What were the arguments for and against the use of Bevacizumab?
The strongest argument in favour of using it is that we’ve seen two studies with a definite prolongation in progression free survival and this benefit seems to be best in the group of women who we would put in a poorer prognostic group, those with larger amounts of disease remaining at the end of their primary surgery. They’re the ones that seem to have had the best extension in progression free survival.
There are a couple of problems though, firstly the data from both the ICON7 study and the GOG study are not yet sufficiently mature to know whether this translates into an overall survival benefit. Of course that is of paramount importance in making decisions about chemotherapy. Having said that, improvements in progression free survival are of course important and what we need to work out is whether the improvement, which is relatively short, is short because the patients haven’t been treated for long enough and whether if you treat patients for a longer period of time you might get greater benefit. So some of the debate today centred around whether or not patients should have prolonged treatment, even going on beyond the time of progression and whether one would get more out of the drug if that were the case.
So the main argument, of course, against doing that is principally a cost argument. There is, of course, some toxicity from the drug; there was nothing new shown in this study but hypertension and some fatigue are side effects of this drug so it all has to be balanced up very carefully.

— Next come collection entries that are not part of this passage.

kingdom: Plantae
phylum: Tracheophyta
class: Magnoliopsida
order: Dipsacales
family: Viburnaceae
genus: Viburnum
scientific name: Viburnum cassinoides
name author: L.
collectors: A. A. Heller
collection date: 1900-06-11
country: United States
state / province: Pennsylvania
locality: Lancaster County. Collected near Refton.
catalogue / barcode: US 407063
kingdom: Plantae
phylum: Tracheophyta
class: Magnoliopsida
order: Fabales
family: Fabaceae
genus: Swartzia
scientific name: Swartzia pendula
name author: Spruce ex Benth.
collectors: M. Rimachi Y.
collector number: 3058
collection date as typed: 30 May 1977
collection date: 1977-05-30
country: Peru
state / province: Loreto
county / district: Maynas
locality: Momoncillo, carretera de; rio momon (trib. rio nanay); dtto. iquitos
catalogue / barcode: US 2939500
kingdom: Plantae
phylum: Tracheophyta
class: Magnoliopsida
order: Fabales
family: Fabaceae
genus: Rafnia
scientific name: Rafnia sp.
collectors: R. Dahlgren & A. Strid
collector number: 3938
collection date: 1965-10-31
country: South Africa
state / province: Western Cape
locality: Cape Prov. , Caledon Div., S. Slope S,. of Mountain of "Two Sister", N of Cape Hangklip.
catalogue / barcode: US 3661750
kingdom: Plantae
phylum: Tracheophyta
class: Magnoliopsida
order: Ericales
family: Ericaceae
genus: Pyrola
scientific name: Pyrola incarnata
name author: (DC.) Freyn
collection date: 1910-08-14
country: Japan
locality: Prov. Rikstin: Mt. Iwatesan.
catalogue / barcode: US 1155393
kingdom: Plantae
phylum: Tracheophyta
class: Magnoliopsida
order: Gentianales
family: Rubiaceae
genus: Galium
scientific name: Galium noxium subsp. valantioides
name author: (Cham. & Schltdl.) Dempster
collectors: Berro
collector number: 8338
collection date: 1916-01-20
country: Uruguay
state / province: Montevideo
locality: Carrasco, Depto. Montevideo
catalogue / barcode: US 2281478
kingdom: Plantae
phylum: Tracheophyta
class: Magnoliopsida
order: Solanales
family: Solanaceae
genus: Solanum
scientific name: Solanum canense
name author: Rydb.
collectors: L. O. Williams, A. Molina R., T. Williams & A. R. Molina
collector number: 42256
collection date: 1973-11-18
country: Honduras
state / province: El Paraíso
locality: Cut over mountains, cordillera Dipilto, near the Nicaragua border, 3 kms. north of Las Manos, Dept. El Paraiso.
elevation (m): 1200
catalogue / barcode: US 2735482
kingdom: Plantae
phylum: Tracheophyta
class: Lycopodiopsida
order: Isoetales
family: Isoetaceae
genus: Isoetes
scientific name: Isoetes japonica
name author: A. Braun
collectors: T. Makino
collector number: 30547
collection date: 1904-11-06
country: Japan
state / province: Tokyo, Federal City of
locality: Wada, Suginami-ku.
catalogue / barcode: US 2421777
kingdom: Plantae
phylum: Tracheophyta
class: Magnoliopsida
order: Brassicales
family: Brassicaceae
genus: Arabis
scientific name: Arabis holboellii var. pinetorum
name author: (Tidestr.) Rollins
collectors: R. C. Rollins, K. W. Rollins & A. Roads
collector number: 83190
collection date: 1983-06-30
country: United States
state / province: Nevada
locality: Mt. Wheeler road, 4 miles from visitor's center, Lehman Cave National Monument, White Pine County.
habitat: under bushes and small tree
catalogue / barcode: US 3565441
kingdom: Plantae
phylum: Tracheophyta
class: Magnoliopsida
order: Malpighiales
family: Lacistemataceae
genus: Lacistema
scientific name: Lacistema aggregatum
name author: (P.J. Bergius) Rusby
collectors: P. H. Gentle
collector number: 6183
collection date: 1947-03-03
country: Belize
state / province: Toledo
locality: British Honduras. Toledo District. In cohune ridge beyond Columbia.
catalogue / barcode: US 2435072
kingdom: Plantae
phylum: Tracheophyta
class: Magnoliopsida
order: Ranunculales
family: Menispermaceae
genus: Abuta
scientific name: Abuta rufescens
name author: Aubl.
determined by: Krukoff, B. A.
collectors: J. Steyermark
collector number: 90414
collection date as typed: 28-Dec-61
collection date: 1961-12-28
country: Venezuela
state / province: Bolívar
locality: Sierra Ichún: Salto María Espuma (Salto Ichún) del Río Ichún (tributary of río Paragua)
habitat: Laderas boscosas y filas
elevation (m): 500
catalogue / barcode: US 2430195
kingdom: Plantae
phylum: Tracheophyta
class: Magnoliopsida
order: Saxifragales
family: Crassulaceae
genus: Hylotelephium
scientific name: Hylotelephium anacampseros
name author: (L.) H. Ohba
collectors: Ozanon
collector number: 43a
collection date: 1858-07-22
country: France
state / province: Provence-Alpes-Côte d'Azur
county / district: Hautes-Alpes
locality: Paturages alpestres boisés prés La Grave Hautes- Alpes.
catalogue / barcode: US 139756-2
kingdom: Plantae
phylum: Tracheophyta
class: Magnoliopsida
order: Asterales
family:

What was the outcome of this session?
We had a vote both at the beginning and at the end and I think the most striking thing to me in comparing some of the questions which were the same before and afterwards was that the proportion of don’t knows shrank dramatically, which was very good in some ways because it meant that people started to take sides and then some of those questions they sided in favour of incorporating the drug in the first line setting at this stage. Having said that, the majority of the audience felt it was still too early to be definite about incorporating this drug as a standard of care and we need more time, more information about the drug and other studies before we can be certain about that.
One of the other things that was raised in the questioning which I think is worth bringing up, is that the study in the US and in the rest of the world used different doses of Bevacizumab. The ICON7 trial used half the dose and of course that’s important because of cost issues and it does seem that the magnitude of benefit is the same with the lower dose of Bevacizumab.
How long will it be before we can determine if Bevacizumab should be used?
I think it depends on whether the regulatory authorities, both the FDA and the EMA, would accept the progression free survival data as being sufficient for registration and none of us know the answer to that. The overall survival data should be available for both studies around about 2012.
What message should patients take from this?
The difficulty is that the drug is not licensed and in most European countries that creates a problem. It is licensed, of course, in other cancers and there may be situations where patients can obtain the drug off-label but in the main throughout Europe I think it will be difficult to prescribe this drug without patients being enrolled in a clinical trial until the drug is licensed.